We were fortunate enough to be invited to a Facebook Games developer event, taking place in London – just a quick trip down the East Cost rail line and we’re there.

The content was to cover Facebook’s new HTML5 approach to gaming on mobile platforms, with a little more detail about exactly how to do this as a developer.  And a Q&A and networking session after the presentations.
Exciting stuff, especially when this is a market you want to bust in to!

But, it seems, the British transport system had other ideas.

After leaving Yorkshire, bright and early (or so we thought!) with the sun shining and the prospect of a great event in the near future, we settled in for the two and a half hour journey to Kings Cross.
With only the terminating station to go, it looked like we were going to arrive on time.  Then the train stops and a glorious announcement hails over the speakers – “Track Circuit problem”, whatever that means.

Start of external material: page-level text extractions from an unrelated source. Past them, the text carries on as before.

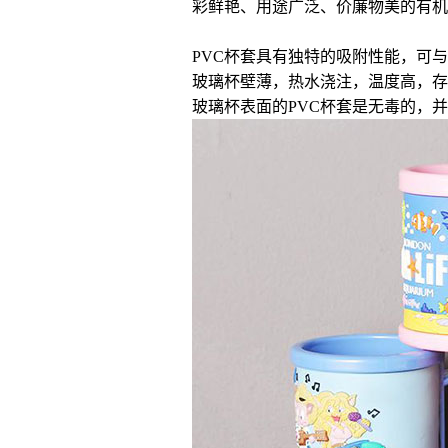
彩鲜艳、用途广泛、价廉物美的有机
PVC
杯套具有独特的吸附性能，可与
玻璃杯壁薄，热水浇注，温度高，存
玻璃杯表面的
PVC
杯套是无毒的，并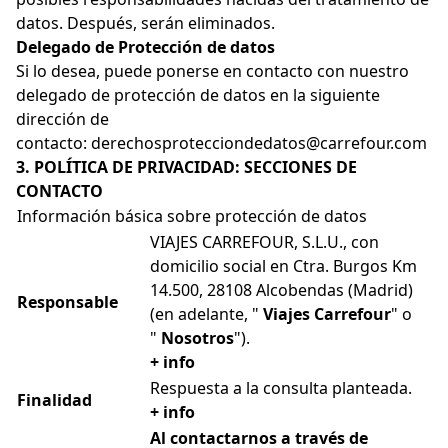
datos. Después, serán eliminados.
Delegado de Protección de datos
Si lo desea, puede ponerse en contacto con nuestro
delegado de protección de datos en la siguiente
dirección de
contacto:
derechosprotecciondedatos@carrefour.com
3. POLÍTICA DE PRIVACIDAD: SECCIONES DE
CONTACTO
Información básica sobre protección de datos
VIAJES CARREFOUR, S.L.U., con
domicilio social en Ctra. Burgos Km
14.500, 28108 Alcobendas (Madrid)
Responsable
(en adelante, "
Viajes Carrefour
" o
"
Nosotros
").
+ info
Respuesta a la consulta planteada.
Finalidad
+ info
Al contactarnos a través de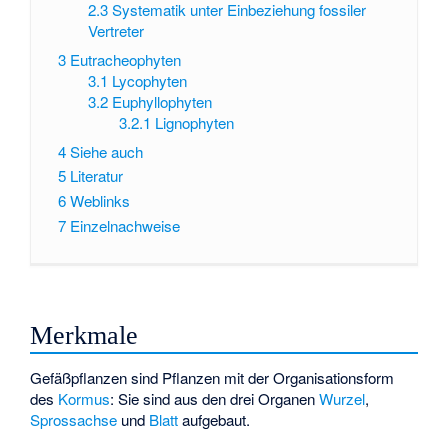
2.3
Systematik unter Einbeziehung fossiler
Vertreter
3
Eutracheophyten
3.1
Lycophyten
3.2
Euphyllophyten
3.2.1
Lignophyten
4
Siehe auch
5
Literatur
6
Weblinks
7
Einzelnachweise
Merkmale
Gefäßpflanzen sind Pflanzen mit der Organisationsform
des
Kormus
: Sie sind aus den drei Organen
Wurzel
,
Sprossachse
und
Blatt
aufgebaut.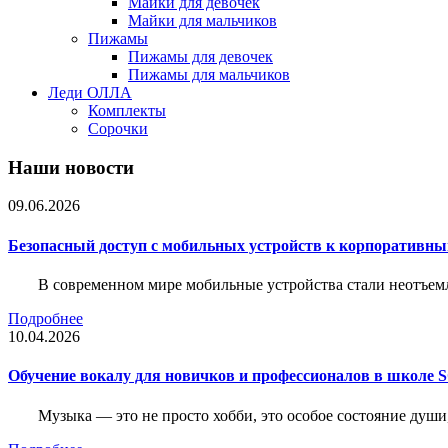
Майки для девочек
Майки для мальчиков
Пижамы
Пижамы для девочек
Пижамы для мальчиков
Леди ОЛЛА
Комплекты
Сорочки
Наши новости
09.06.2026
Безопасный доступ с мобильных устройств к корпоративны
В современном мире мобильные устройства стали неотъемл
Подробнее
10.04.2026
Обучение вокалу для новичков и профессионалов в школе
Музыка — это не просто хобби, это особое состояние души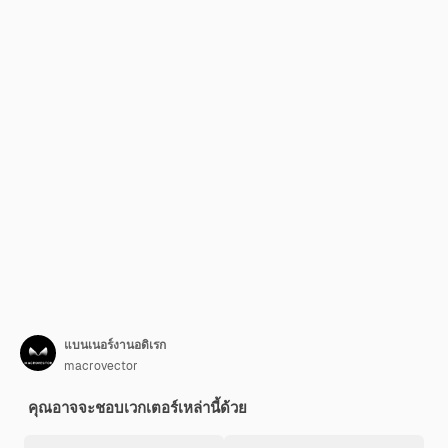
แบนเนอร์งานอดิเรก
macrovector
คุณอาจจะชอบเวกเตอร์เหล่านี้ด้วย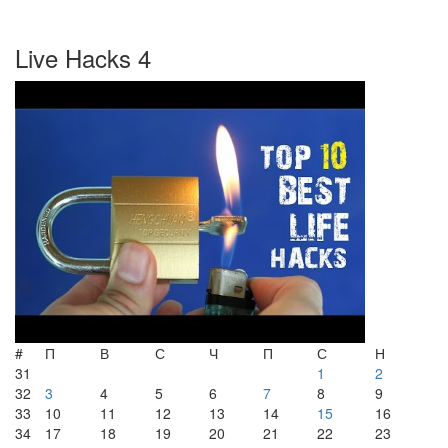
Live Hacks 4
#
П
В
С
Ч
П
С
Н
31
1
2
32
3
4
5
6
7
8
9
33
10
11
12
13
14
15
16
34
17
18
19
20
21
22
23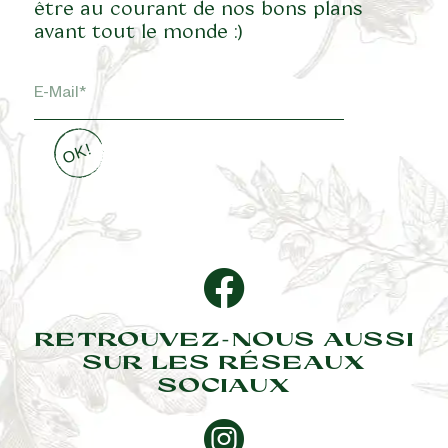
être au courant de nos bons plans
avant tout le monde :)
RETROUVEZ-NOUS AUSSI
SUR LES RÉSEAUX
SOCIAUX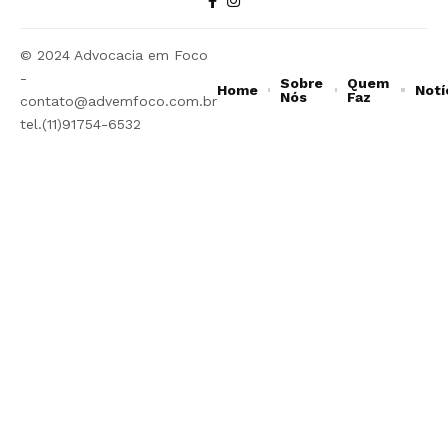
© 2024 Advocacia em Foco
-
Sobre
Quem
Home
Notí
Nós
Faz
contato@advemfoco.com.br
tel.(11)91754-6532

A half hour later, we’re moving.
OK, we can recover from this, we allowed for the extra time and can make the venue with time to spare… and the trains motoring southbound.

But guess what?  It stops again with another announcement.
It turns out, signalling equipment doesn’t like getting struck by lightning (did I mention it was sunny in Yorkshire?  Not so in London!), which apparently set all the signals to red and “engineers were en route”.

After an hour of this (and thoroughly getting to see Potters Bar station) we were off, again.  Hmm, we’ve likely missed the first speaker at this point and, by the time we get to KX, switch to the Underground and make the venue, we’re certainly cutting into the next set of speakers.

We’re moving again, yay!
Oh, wait, we’ve stopped… again.  This time, because of all the backed up trains, there’s a queue getting into KX and we’re “just going to have to wait”.  Glorious.

By the time we get moving and mercifully only stopping when arriving at the platform, the schedule for the event is now well into the Q&A and we’ve still got to switch to the Underground and get to the venue.
(We remained in contact with people at the event and, at this point, agreed that we would get some notes and phone calls on the event – not the outcome we would have preferred, but silver lining and all that!).

Oh, there’s more!
With the event having a laid out timetable, we’d pre-booked our tickets and, being an indie studio (ergo, without vast sums of cash) we couldn’t just fork out on replacement tickets.  Why would this matter?  Well, the pre-booked tickets only work on a specific train.
Migrating over to the ticket office, where you can hear other travelers screaming, arguing and otherwise being obnoxious or aggressive, we figured we’re in the right place.  It must have come as a shock to the staff member dealing with us when we’re all smiles and, apart from being gutted about missing the event, just wanted to somehow afford return tickets.
With a free change to our tickets that read “Natural Disaster” and allowed us on any train, we set about trying to get a return train and, after some 9-hours, made it back to the office… well, home, as 9-hours is a LONG day (especially when it’s just sitting on a train).

If we learnt anything from that day, it’s that lightning is bad.  Very bad.  Oh, and smiling gets you a long way!